Leader in Me to expand to high schools
Published 9:11 am Tuesday, May 23, 2017
Following last week’s unanimous vote by the Vicksburg Warren School District Board of Trustees, VWSD will become one of the first school systems in the world to implement the Leader in Me program from Pre-K though 12th grade.
Starting with the 2017-18 school year, Vicksburg High School, Warren Central High School and River City Early College will be among 25 high schools throughout the world that will be implementing the Leader in Me program at the high school level.
“What this does, it puts us in a very specific marketable place, because you are talking about only 25 in the entire world have a high school model, that’s it,” Superintendent Chad Shealy said. “When the symposiums come open, people will be coming to Vicksburg because you can’t see it anywhere else. That will be a unique offering that we have.”
The Leader in Me program was originally implemented at Bovina and Bowmar Elementary Schools in 2008, and eventually spread to all elementary schools in the district and the Academy of Innovation.

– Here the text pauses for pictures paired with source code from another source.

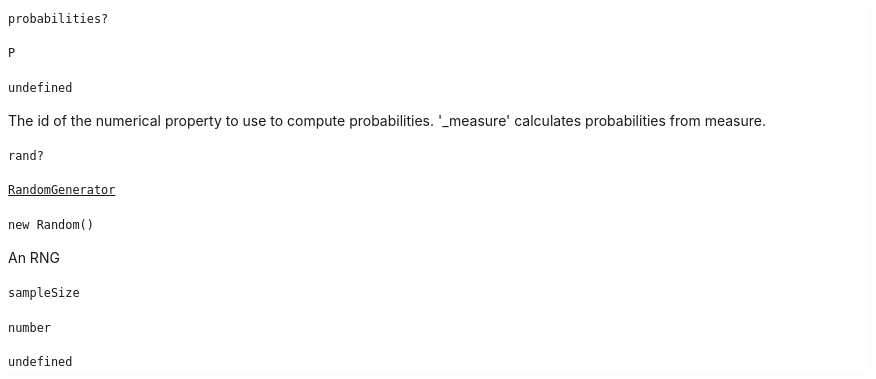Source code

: </td>
</tr>
<tr>
<td>

<a id="probabilities-4"></a> `probabilities?`

</td>
<td>

`P`

</td>
<td>

`undefined`

</td>
<td>

The id of the numerical property to use to compute probabilities.
'\_measure' calculates probabilities from measure.

</td>
</tr>
<tr>
<td>

<a id="rand-4"></a> `rand?`

</td>
<td>

[`RandomGenerator`](../random.md#randomgenerator)

</td>
<td>

`new Random()`

</td>
<td>

An RNG

</td>
</tr>
<tr>
<td>

<a id="samplesize-4"></a> `sampleSize`

</td>
<td>

`number`

</td>
<td>

`undefined`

Along with the high schools, Warren Central Intermediate, Vicksburg Intermediate, Warren Central Junior High and Vicksburg Junior High will also add the program this summer.
“It is transformational in the context of a child understands the world is larger than themselves,” Shealy said of the Leader in Me program. “They are setting goals. They are no longer victims, It doesn’t matter who I am, I can get to where I need to go based on these set goals.”

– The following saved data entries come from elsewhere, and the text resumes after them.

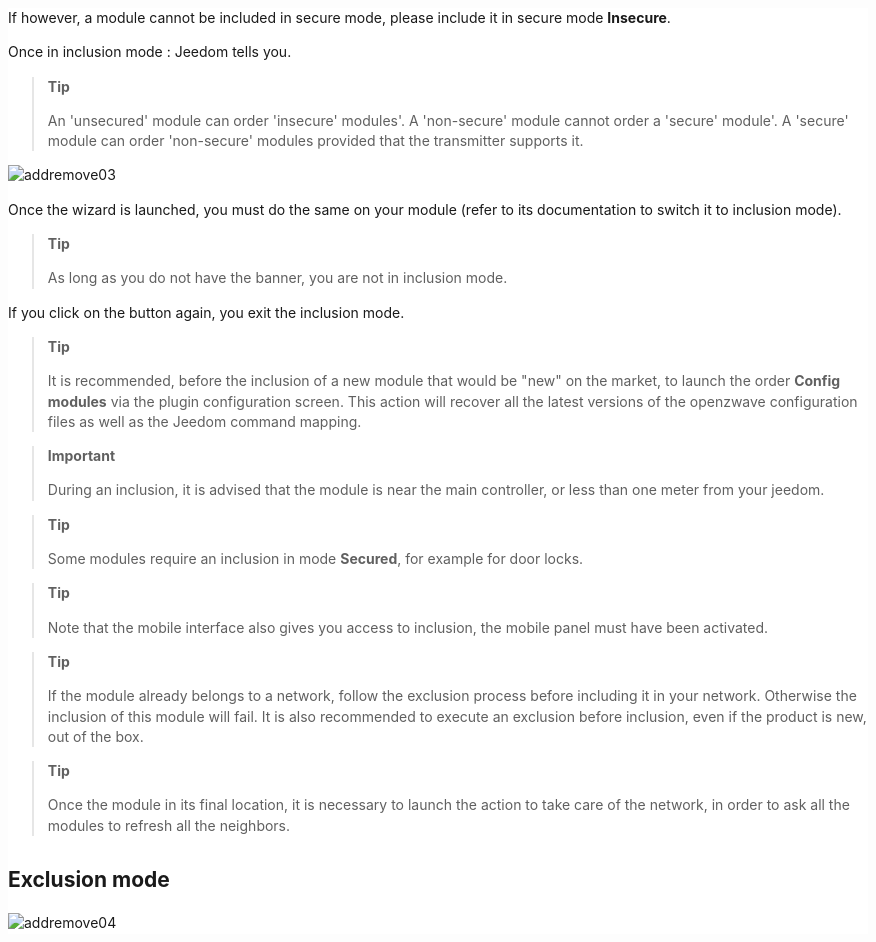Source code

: If however, a module cannot be included in secure mode, please include it in secure mode **Insecure**.

Once in inclusion mode : Jeedom tells you.

>**Tip**
>
>An 'unsecured' module can order 'insecure' modules'. A 'non-secure' module cannot order a 'secure' module'. A 'secure' module can order 'non-secure' modules provided that the transmitter supports it.

![addremove03](../images/addremove03.png)

Once the wizard is launched, you must do the same on your module (refer to its documentation to switch it to inclusion mode).

> **Tip**
>
> As long as you do not have the banner, you are not in inclusion mode.

If you click on the button again, you exit the inclusion mode.

> **Tip**
>
> It is recommended, before the inclusion of a new module that would be "new" on the market, to launch the order **Config modules** via the plugin configuration screen. This action will recover all the latest versions of the openzwave configuration files as well as the Jeedom command mapping.

> **Important**
>
> During an inclusion, it is advised that the module is near the main controller, or less than one meter from your jeedom.

> **Tip**
>
> Some modules require an inclusion in mode **Secured**, for example for door locks.

> **Tip**
>
> Note that the mobile interface also gives you access to inclusion, the mobile panel must have been activated.

> **Tip**
>
> If the module already belongs to a network, follow the exclusion process before including it in your network. Otherwise the inclusion of this module will fail. It is also recommended to execute an exclusion before inclusion, even if the product is new, out of the box.

> **Tip**
>
> Once the module in its final location, it is necessary to launch the action to take care of the network, in order to ask all the modules to refresh all the neighbors.

## Exclusion mode

![addremove04](../images/addremove04.png)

Portions of the original implementation of Leader in Me in the district were funded by $500,00 raised by local businesses. Adding the program in the middle schools was possible because of $400,000 given to the district by the state legislature.
The initial costs to introduce the program at the district’s three high schools will be $87,844.88.
“You are rolling life decisions through this process and a child that can come through elementary, junior to high and has the capacity to be so much more successful because everybody can be a leader no matter where you are in life,” Shealy said.
At the high school level, students will enroll in a Leader in Me course during their freshman year.
“In the elementary schools, it is a holistic approach to the entire school, but here it will be almost like a soft skills class where how do you take the Leader in Me habits and actually apply them to the high school or college setting and the job field,” WCHS principal Eric Green said.
The class will have a set curriculum, but each school will have the freedom to implement the program in the way teachers and students at the school decide is best. Green said they will have a lighthouse team of teachers and students from all four grades that will work together to develop a plan on how Leader in Me will be implemented at the high school level.
“Right now, our plan is to run ninth- graders through that class,” Green said. “It will be somewhat of a mandated elective. Some students, because of their schedules, it may not be on their schedules, but we are going to try to get the majority of ninth-graders scheduled in the class.”
At WCHS, some students will take the Leader in Me course in the fall and others will take it in the spring.
Shealy said since the program was implemented in the district, they have seen a reduction in disciplinary referrals and suspensions, and an increase in attendance.
“Students can now set future goals for themselves, meet their goals and achieve and move that towards jobs,” he said. “That is where we want them to be. We want the kids landing on one of the three E’s—enlisted, enrolled or employed.”
The costs associated with the program include training for teachers, classroom materials and membership in the program.